Online theorists suggest covert nuclear tests, sea monsters, or a meteorite as the cause of the tremor, but Goran Ekstrom, a seismologist at Columbia University, told National Geographic the explanation was likely straight-forward.



“I don’t think I’ve seen anything like it [but] it doesn’t mean that, in the end, the cause of them is that exotic,” he said.



Professor Ekstrom suggests that the seismic event actually did begin with an earthquake. He thinks it passed by surreptitiously because it was a slow earthquake.


Slow earthquakes are quieter than traditional quakes because they come from a gradual release of stress that can stretch over a significant period of time.


“The same deformation happens, but it doesn’t happen as a jolt,” Professor Ekstrom said.

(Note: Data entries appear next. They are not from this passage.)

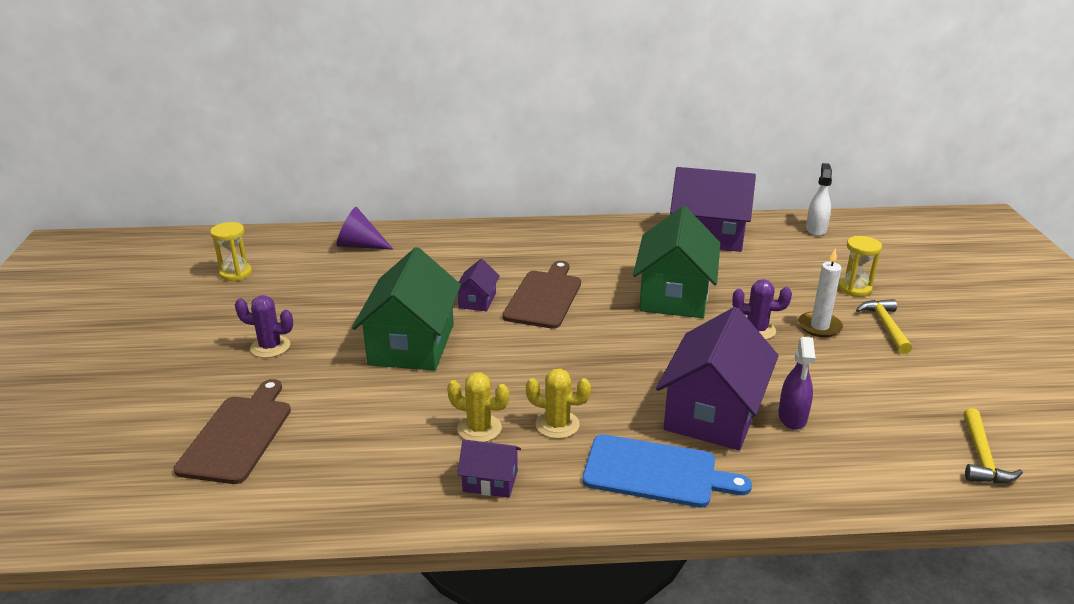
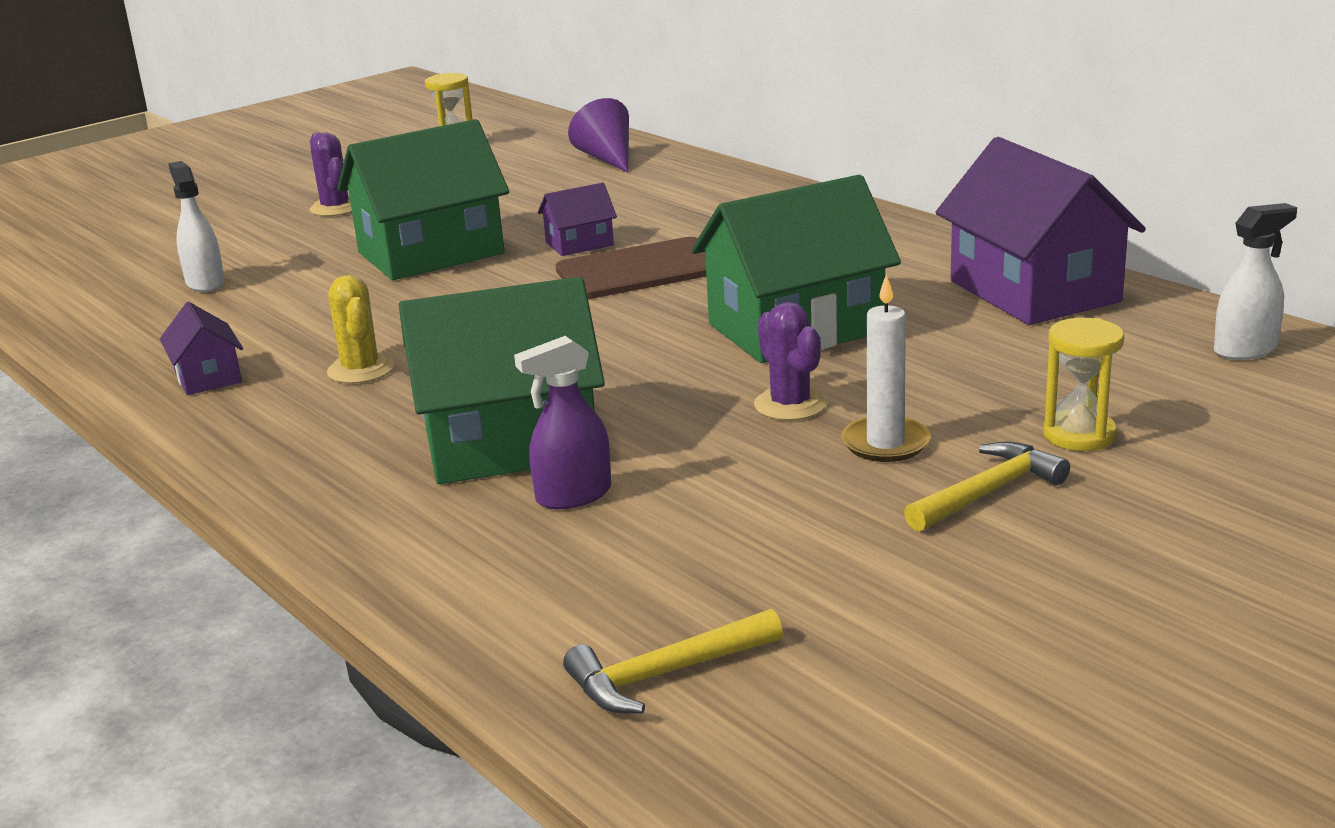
camera: 55 degrees right, 5 degrees down
(238, 435) = (166, 256): brown cutting board -> none
(321, 435) = (205, 283): none -> white spray bottle
(479, 428) = (302, 338): yellow cactus -> none
(656, 472) = (325, 451): blue cutting board -> none
(713, 413) = (510, 442): purple house -> green house

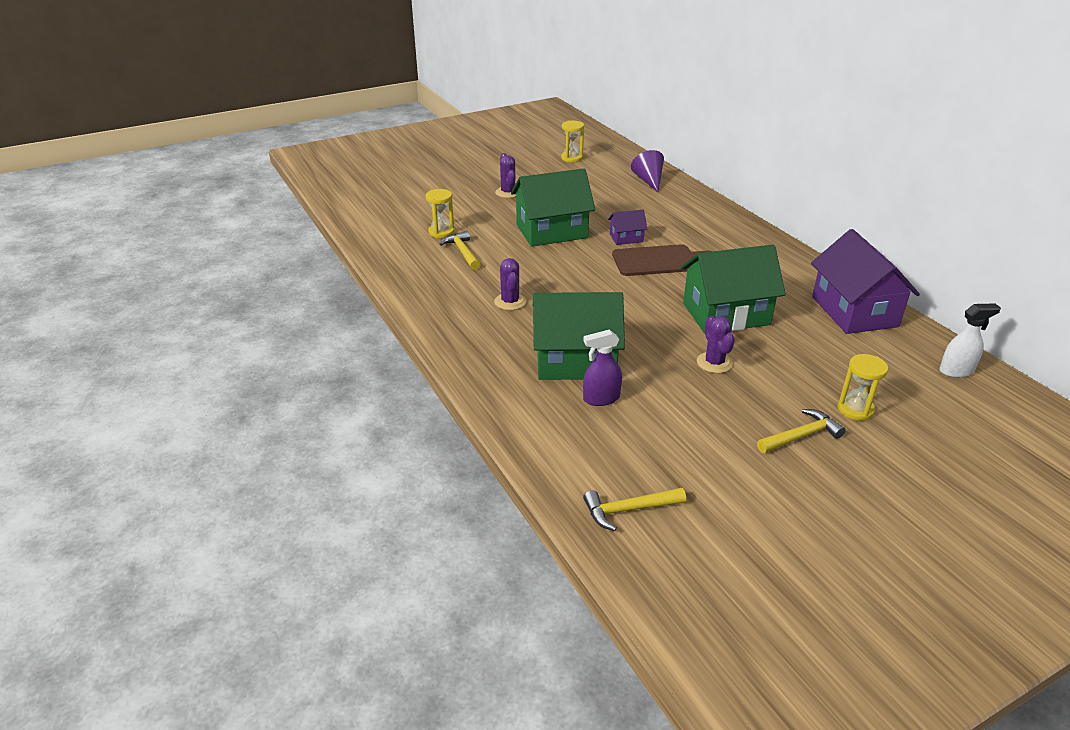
camera: 10 degrees right, 10 degrees up
(205, 283) = (441, 232): white spray bottle -> yellow hourglass
(208, 377) = (438, 293): purple house -> none
(252, 307) = (462, 252): none -> yellow hammer
(360, 370) = (510, 302): yellow cactus -> purple cactus
(885, 443) = (757, 396): white candle -> none

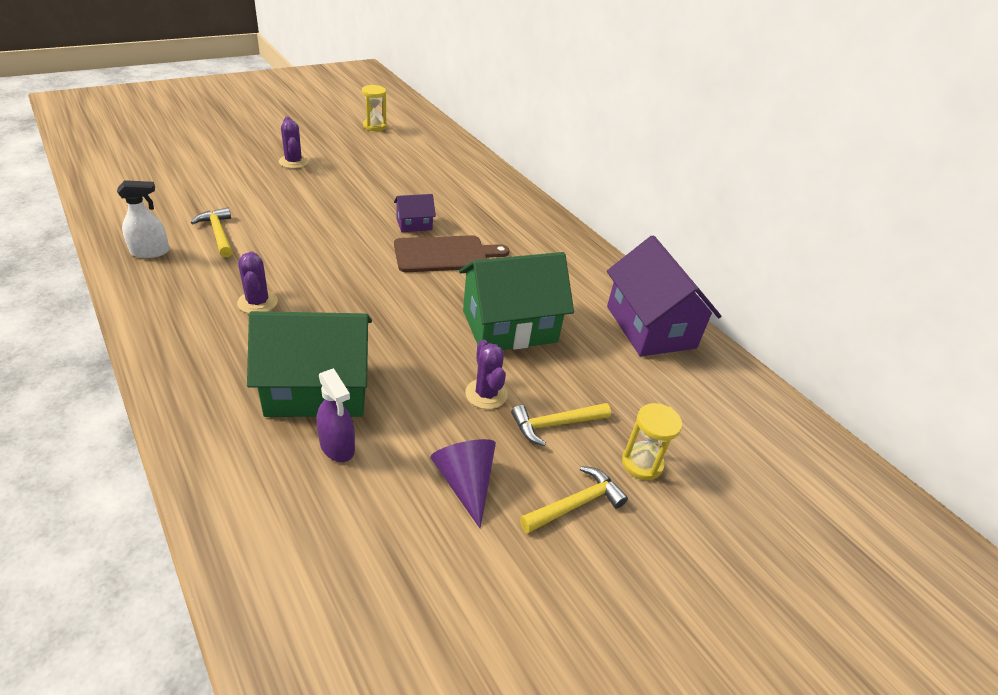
camera: 10 degrees left, 5 degrees up
(441, 232) = (200, 206): yellow hourglass -> none
(551, 231) = (331, 212): green house -> none
(601, 398) = (337, 446): purple spray bottle -> purple spray bottle turned 105 degrees counterclockwise
(628, 510) = (335, 634): yellow hammer -> yellow hammer (555, 424)
(649, 181) = (452, 157): purple cone -> purple cone (465, 483)
(956, 371) = (755, 409): white spray bottle -> white spray bottle (150, 252)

Since May this year, Mayotte has been subjected to what is known as an ‘earthquake swarm’; a cluster of hundreds of seismic events over a period of days or weeks, but the activity has significantly lessened in recent months.



Analysis by the French Geological Survey suggests the strange waves may indicate a mass movement of magma beneath the earth’s crust, such as a chamber collapse.